Cost per new customer cut by a third
Kubera Health. How a creative testing habit brought profitable spend back.
Why it mattersMost brands lower CAC by spending less. Cutting it a third while spend went up means the creative finally did the work.
Where they started.
Kubera Health had scaled paid spend fast and watched the cost per customer climb with it. Creative was stale (the same three ads had run for months), the landing pages hadn't changed since launch, and the Meta account structure fought itself every time the budget moved. The goal wasn't to spend less; it was to make growth profitable again so spend could keep climbing.
“We doubled the spend and the cost per customer still fell. I didn't believe creative testing would be the thing, but it was.”

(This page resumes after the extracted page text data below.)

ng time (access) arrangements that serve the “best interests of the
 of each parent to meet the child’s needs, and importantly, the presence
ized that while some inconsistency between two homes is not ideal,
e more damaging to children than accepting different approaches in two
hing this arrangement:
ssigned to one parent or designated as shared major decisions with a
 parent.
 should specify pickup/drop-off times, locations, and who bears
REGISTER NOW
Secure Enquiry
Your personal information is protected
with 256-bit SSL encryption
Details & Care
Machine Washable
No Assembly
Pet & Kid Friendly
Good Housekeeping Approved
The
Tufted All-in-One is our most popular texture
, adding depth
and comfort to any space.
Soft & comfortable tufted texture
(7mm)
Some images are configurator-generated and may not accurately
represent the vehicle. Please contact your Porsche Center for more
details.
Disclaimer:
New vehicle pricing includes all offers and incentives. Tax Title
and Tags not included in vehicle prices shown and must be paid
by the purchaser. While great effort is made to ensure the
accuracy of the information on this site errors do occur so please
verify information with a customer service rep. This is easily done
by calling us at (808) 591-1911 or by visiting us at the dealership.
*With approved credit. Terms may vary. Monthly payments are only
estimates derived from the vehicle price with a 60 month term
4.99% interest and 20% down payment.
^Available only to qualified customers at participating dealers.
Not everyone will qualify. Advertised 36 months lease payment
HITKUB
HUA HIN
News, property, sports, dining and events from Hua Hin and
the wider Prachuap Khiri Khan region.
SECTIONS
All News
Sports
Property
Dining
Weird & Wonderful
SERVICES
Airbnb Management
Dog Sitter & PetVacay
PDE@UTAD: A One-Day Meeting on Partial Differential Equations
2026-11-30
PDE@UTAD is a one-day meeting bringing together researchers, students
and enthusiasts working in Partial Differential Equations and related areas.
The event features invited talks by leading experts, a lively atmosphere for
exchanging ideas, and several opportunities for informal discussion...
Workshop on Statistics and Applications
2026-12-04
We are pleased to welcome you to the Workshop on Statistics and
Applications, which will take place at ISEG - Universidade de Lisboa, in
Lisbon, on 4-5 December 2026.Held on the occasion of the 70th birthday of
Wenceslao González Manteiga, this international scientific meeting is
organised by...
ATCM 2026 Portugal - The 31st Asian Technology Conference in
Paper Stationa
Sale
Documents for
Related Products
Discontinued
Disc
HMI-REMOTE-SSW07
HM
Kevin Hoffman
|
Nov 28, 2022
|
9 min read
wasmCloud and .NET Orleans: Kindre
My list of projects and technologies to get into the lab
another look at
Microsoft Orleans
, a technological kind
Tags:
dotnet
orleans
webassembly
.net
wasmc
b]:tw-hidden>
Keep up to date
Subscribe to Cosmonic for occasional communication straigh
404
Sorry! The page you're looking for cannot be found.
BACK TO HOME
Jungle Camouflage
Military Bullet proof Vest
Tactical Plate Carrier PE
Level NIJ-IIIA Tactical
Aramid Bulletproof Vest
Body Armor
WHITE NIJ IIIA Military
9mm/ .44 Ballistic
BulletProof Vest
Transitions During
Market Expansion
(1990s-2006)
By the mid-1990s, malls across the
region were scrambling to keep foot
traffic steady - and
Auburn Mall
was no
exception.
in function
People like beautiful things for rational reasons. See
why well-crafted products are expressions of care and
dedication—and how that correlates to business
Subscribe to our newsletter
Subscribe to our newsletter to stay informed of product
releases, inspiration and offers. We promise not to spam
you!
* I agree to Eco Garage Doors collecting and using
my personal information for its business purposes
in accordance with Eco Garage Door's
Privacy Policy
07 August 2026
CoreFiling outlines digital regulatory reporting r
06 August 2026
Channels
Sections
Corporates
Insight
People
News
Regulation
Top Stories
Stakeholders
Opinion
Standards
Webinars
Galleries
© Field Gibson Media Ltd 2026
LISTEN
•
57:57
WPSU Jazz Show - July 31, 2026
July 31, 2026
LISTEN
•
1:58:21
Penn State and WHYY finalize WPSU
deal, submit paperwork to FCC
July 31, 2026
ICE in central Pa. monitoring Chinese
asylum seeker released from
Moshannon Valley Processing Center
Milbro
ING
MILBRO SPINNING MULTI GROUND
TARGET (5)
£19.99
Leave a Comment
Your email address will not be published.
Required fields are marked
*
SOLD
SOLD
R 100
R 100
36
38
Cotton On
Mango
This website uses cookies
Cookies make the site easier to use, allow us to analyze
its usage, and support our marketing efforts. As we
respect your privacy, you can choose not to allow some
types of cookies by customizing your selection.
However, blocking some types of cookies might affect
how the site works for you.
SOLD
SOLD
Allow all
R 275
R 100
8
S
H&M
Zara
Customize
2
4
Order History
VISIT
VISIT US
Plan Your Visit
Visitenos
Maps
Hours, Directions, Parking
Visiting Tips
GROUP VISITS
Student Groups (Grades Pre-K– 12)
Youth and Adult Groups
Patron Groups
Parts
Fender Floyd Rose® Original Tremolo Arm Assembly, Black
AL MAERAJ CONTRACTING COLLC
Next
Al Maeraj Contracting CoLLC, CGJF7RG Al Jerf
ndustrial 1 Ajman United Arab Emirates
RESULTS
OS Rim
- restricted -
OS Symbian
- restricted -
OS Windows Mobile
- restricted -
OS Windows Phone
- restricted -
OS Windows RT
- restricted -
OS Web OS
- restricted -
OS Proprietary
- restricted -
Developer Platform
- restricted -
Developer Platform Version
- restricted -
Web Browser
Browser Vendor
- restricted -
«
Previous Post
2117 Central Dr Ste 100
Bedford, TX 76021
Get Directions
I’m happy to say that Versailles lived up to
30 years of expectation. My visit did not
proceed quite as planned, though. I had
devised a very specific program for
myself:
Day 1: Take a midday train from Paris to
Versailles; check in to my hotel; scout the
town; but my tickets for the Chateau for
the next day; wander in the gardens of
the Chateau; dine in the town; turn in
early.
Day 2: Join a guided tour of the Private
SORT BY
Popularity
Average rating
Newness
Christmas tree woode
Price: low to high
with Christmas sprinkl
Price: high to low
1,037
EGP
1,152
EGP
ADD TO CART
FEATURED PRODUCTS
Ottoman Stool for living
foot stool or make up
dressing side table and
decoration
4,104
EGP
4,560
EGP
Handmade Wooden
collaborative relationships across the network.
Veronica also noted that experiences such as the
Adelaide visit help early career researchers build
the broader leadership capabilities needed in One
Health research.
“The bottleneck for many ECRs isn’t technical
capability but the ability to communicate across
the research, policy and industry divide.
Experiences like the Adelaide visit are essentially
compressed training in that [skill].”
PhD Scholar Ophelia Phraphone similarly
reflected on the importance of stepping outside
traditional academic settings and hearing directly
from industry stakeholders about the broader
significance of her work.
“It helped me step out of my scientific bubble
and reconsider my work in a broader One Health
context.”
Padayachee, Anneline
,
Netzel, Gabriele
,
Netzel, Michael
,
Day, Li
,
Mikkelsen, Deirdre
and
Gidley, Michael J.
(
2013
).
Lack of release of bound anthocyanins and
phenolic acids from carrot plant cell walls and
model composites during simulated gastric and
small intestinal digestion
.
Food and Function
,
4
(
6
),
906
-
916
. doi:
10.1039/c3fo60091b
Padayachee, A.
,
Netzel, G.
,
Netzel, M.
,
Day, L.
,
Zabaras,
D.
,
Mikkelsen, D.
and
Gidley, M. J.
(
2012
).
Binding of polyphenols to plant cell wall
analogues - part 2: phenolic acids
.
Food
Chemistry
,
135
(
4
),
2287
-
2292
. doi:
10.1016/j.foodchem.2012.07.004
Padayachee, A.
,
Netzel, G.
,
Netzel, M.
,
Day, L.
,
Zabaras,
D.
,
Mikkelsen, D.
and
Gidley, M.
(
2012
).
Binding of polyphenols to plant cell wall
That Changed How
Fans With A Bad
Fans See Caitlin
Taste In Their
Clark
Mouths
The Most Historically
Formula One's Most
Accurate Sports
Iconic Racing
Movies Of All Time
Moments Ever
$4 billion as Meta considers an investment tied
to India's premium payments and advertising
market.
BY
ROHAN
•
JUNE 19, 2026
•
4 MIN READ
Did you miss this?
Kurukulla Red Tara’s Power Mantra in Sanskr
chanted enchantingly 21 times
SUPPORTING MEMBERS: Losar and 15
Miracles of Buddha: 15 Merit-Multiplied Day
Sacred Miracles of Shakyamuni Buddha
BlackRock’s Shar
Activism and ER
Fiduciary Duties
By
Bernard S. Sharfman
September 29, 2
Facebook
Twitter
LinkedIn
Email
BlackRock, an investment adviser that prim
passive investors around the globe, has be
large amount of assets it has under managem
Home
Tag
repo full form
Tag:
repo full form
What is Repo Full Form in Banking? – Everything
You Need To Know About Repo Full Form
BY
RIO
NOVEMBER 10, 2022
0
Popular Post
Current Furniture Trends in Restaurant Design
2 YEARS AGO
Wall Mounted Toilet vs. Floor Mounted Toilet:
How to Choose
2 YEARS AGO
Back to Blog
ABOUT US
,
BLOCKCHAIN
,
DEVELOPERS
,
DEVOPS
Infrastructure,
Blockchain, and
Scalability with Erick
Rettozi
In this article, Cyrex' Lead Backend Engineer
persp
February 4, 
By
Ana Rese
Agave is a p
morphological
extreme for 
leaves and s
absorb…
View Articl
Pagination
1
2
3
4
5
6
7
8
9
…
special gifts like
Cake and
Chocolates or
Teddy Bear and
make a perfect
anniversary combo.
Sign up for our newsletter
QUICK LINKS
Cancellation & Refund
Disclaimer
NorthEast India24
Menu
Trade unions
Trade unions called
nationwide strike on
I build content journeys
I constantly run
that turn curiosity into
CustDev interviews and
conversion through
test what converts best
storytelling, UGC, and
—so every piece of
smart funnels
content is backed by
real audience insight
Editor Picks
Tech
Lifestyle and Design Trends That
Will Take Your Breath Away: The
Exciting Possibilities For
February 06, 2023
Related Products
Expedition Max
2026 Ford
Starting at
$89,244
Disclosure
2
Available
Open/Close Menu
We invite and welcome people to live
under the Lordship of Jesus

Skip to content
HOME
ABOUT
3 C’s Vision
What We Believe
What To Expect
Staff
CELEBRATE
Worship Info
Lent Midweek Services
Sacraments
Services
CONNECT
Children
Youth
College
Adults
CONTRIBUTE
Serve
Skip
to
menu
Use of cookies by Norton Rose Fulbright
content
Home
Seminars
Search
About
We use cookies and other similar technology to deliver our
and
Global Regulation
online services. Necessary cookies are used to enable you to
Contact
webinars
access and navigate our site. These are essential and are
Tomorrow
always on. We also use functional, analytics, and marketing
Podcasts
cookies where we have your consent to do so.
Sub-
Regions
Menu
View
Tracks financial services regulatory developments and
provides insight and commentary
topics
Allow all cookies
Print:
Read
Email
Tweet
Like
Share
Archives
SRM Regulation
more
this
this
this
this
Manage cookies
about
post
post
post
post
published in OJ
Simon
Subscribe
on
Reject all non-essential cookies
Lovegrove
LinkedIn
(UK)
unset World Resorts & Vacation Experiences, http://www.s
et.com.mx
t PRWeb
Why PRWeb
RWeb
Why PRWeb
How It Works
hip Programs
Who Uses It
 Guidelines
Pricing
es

Every engagement is different; results shown are not a guarantee. How we present results
What we did about it.
The 30-Day Plug-In audit pointed at creative, not targeting: the account had burned through its audiences with the same three messages. The plan put creative on a real testing cadence (new angles every week, judged on cost per new customer, not clicks) and rebuilt the landing pages and account structure so winners could scale without breaking. It is the kind of work we run for founder-led startups.
Cost per new customer came down by a third while profitable spend roughly doubled. The testing cadence surfaced a winner about one ad in six, average order value rose 14%, and the rebuilt account structure let the winners scale without falling apart. By the first 90-Day Rebuild, the question had flipped from "why is CAC climbing?" to "how fast can we feed this?"